For customers unable to apply the hotfix immediately, SolarWinds refers to their documentation on security best practices for the Orion Platform (which can be found at https://www.solarwinds.com/-/media/solarwinds/swdcv2/landing-pages/trust-center/resources/secure-configuration-in-the-orion-platform.ashx), the primary steps of which are to ensure the Orion Platform is installed behind firewalls, does not have internet access, and only the minimum necessary known ports are open.

React:

Affected organisations should update SolarWinds to the latest version, 2020.2.1 HF 1, as soon as possible, and update to 2020.2.1 HF 2 as soon as that release becomes available (expected 15^th December 2020).

Given the level of sophistication and unpredictability involved in a state-sponsored attack, ITC’s advice to defend against such threats in general would cover the spectrum of security domains and is, therefore, beyond the scope of this publication. However, aforementioned resources, such as Microsoft’s advisory, are a place to start. Our own Cyber Advisory consultants regularly perform cyber security assessments for organisations across numerous industry verticals and can assist in preparing a comprehensive and bespoke cybersecurity strategy.
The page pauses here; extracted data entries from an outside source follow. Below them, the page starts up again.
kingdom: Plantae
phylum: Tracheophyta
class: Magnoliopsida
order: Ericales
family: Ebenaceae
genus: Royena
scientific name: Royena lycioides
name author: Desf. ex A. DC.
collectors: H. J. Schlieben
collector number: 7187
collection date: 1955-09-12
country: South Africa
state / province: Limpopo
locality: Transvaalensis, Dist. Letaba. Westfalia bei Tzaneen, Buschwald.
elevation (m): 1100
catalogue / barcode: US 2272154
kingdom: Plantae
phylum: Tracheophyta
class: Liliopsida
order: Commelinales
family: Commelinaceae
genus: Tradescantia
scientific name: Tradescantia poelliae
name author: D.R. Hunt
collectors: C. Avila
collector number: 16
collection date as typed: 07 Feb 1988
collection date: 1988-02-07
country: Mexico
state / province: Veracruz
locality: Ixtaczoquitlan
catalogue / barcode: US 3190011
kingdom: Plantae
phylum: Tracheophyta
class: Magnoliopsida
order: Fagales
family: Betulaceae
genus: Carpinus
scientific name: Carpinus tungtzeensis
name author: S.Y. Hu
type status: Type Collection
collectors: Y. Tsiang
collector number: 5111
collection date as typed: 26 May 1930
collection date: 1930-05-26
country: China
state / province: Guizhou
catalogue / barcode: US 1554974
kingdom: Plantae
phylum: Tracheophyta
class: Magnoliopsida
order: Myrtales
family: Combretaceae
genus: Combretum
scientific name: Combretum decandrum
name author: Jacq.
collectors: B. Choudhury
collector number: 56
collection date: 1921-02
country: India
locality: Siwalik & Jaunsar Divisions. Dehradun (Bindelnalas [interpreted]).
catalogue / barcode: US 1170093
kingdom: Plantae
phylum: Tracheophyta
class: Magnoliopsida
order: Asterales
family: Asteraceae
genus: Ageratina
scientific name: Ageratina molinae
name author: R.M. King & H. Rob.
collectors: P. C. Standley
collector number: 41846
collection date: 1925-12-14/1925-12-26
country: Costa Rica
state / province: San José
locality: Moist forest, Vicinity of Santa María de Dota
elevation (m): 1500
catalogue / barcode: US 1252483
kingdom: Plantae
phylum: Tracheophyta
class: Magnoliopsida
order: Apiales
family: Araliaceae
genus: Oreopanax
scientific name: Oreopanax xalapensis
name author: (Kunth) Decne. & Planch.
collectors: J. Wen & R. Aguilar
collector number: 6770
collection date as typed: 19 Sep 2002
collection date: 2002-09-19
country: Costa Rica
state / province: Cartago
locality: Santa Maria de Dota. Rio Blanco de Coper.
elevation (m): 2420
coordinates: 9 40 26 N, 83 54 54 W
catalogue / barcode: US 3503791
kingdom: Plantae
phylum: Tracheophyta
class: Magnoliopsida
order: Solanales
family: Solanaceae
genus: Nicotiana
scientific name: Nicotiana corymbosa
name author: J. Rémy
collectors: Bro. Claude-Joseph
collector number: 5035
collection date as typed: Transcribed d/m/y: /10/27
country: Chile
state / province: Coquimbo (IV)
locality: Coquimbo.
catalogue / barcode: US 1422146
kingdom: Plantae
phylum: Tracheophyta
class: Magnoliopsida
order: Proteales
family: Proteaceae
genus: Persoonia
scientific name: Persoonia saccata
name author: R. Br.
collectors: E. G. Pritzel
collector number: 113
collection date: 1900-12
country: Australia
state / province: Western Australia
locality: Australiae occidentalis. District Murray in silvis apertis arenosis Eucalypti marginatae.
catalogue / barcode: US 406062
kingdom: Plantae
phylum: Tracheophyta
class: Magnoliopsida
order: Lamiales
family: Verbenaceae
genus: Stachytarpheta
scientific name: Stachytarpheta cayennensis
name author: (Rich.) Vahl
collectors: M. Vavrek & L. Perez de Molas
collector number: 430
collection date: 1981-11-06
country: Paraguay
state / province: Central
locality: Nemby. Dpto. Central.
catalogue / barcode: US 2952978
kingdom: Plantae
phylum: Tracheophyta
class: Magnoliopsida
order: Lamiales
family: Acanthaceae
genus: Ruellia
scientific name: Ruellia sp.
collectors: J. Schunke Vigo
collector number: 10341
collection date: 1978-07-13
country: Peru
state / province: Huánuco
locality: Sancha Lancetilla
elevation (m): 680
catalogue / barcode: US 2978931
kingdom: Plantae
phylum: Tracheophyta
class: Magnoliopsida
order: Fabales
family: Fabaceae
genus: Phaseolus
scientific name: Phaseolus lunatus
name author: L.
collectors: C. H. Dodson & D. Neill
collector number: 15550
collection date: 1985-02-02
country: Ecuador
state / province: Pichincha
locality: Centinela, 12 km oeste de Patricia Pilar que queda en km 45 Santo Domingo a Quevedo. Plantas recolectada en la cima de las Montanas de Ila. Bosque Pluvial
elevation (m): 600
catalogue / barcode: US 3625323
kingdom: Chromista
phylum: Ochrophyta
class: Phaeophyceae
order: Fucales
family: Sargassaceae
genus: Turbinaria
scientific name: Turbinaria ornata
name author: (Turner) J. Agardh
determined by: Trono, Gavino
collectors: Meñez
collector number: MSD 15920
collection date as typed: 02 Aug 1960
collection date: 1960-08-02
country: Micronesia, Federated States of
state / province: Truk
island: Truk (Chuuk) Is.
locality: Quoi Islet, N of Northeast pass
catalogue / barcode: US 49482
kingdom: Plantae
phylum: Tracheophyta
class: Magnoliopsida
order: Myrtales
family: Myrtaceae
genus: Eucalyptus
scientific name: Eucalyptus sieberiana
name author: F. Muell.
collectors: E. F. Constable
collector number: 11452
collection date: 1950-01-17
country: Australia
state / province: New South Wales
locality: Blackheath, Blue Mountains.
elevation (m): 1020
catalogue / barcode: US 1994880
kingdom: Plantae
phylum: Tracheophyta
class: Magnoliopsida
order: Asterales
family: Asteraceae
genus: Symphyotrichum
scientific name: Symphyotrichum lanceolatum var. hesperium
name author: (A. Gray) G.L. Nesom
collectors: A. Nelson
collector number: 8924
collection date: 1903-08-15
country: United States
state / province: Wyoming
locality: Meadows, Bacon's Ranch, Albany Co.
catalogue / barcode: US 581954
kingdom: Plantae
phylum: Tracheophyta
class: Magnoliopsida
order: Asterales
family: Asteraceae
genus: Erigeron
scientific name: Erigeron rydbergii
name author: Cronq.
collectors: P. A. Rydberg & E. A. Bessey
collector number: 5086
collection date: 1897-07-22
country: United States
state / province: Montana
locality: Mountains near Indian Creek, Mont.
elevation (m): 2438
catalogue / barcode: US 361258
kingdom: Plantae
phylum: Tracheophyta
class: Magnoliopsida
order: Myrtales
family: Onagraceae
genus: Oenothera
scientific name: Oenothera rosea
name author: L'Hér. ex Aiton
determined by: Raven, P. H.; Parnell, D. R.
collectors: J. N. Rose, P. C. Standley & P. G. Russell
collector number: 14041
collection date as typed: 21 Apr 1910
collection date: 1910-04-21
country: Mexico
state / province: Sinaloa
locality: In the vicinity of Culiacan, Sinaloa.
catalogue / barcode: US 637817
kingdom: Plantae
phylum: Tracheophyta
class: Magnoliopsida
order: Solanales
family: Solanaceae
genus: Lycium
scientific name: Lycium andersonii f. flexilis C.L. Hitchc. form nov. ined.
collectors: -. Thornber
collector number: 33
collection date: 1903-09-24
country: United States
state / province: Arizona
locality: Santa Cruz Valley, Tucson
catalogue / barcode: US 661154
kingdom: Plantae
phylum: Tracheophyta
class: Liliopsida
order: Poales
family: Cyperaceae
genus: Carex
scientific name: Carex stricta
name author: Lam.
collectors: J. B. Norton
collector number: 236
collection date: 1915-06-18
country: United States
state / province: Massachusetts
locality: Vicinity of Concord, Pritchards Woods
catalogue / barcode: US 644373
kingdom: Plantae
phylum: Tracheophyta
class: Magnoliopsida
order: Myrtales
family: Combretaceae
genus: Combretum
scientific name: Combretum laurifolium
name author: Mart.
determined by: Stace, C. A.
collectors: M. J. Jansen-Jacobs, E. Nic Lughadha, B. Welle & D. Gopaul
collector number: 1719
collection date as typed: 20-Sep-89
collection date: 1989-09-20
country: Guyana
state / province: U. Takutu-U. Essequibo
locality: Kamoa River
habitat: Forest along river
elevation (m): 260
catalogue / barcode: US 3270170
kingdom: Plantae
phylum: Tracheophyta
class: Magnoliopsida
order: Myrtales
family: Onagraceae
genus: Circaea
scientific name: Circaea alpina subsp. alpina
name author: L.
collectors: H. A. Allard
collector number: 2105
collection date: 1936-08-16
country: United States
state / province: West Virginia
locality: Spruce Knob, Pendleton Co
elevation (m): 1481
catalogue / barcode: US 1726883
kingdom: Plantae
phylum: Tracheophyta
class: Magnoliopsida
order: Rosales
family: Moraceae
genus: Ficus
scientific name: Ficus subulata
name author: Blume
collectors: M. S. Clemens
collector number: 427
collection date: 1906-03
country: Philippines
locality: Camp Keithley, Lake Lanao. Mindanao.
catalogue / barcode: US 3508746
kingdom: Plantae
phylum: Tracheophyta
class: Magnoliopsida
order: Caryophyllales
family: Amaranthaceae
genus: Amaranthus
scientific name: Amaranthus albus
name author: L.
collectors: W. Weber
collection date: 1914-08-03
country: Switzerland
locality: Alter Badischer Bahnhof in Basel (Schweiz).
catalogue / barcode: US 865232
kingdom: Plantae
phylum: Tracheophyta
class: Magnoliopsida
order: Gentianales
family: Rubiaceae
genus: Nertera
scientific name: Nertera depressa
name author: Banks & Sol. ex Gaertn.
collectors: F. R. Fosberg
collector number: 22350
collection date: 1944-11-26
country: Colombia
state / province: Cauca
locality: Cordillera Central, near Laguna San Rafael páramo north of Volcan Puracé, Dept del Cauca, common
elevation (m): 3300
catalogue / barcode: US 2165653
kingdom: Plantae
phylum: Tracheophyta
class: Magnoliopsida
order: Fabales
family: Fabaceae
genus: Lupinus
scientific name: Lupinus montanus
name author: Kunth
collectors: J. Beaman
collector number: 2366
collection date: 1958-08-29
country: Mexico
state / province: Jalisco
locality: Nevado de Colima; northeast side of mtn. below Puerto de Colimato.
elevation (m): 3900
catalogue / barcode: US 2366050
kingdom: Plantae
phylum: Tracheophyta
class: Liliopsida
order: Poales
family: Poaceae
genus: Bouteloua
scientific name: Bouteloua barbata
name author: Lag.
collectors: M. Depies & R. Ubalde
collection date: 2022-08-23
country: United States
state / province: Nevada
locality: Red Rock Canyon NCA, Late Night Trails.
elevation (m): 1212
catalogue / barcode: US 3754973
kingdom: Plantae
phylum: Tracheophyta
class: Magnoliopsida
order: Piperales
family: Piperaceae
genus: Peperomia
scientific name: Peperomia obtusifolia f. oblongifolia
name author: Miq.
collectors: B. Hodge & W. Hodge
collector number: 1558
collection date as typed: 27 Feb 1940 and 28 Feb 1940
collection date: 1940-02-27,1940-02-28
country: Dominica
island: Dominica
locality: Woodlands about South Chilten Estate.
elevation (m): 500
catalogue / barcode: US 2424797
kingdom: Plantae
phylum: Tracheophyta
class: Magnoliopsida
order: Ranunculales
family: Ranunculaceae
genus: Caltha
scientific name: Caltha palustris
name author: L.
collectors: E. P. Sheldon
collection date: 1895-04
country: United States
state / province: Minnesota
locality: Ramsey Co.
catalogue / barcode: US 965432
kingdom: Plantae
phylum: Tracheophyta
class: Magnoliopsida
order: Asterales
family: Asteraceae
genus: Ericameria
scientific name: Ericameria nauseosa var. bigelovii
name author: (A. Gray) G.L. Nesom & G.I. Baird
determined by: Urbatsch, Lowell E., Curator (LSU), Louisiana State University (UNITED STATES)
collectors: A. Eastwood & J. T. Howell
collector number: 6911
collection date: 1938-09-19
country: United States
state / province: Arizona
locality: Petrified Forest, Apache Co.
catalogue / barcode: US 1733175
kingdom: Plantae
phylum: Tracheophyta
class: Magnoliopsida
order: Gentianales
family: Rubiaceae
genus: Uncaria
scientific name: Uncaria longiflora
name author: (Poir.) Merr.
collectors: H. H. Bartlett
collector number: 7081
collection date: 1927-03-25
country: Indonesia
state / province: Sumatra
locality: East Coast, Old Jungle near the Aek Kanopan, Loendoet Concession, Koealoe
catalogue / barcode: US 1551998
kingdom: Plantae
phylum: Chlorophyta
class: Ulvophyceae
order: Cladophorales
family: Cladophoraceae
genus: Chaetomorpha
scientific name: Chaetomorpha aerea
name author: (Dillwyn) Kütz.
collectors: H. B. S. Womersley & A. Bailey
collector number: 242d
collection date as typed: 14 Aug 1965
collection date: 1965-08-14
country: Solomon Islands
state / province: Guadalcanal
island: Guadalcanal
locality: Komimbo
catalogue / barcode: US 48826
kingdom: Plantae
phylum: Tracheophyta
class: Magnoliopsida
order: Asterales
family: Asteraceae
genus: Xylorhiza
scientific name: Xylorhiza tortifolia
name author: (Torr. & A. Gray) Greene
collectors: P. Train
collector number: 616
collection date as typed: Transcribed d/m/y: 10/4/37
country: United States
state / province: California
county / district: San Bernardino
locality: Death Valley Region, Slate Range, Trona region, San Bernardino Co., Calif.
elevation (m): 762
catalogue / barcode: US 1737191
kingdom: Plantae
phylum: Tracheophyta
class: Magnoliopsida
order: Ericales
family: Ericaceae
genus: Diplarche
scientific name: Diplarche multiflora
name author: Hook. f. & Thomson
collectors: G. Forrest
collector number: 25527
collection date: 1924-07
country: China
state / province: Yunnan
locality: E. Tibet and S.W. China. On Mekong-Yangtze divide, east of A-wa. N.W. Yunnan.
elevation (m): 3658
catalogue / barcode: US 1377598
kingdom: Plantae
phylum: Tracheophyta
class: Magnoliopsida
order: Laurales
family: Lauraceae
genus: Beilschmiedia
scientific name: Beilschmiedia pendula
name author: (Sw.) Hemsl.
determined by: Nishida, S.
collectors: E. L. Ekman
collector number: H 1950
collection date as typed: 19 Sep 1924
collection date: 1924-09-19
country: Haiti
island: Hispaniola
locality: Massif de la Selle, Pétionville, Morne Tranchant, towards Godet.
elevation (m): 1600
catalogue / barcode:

For this specific attack, FireEye have released the IOCs found during their investigation and provide numerous Snort and Yara rules in their sunburst_countermeasures repository.² We recommend updating your existing security monitoring tools with these rules; ITC’s SOC has already begun implementing threat hunting capabilities based on these IOCs and will be contacting any affected customers accordingly. Major antivirus detection engines have already been updated with the relevant signatures and file hashes, so customers should check their antivirus products for the latest updates.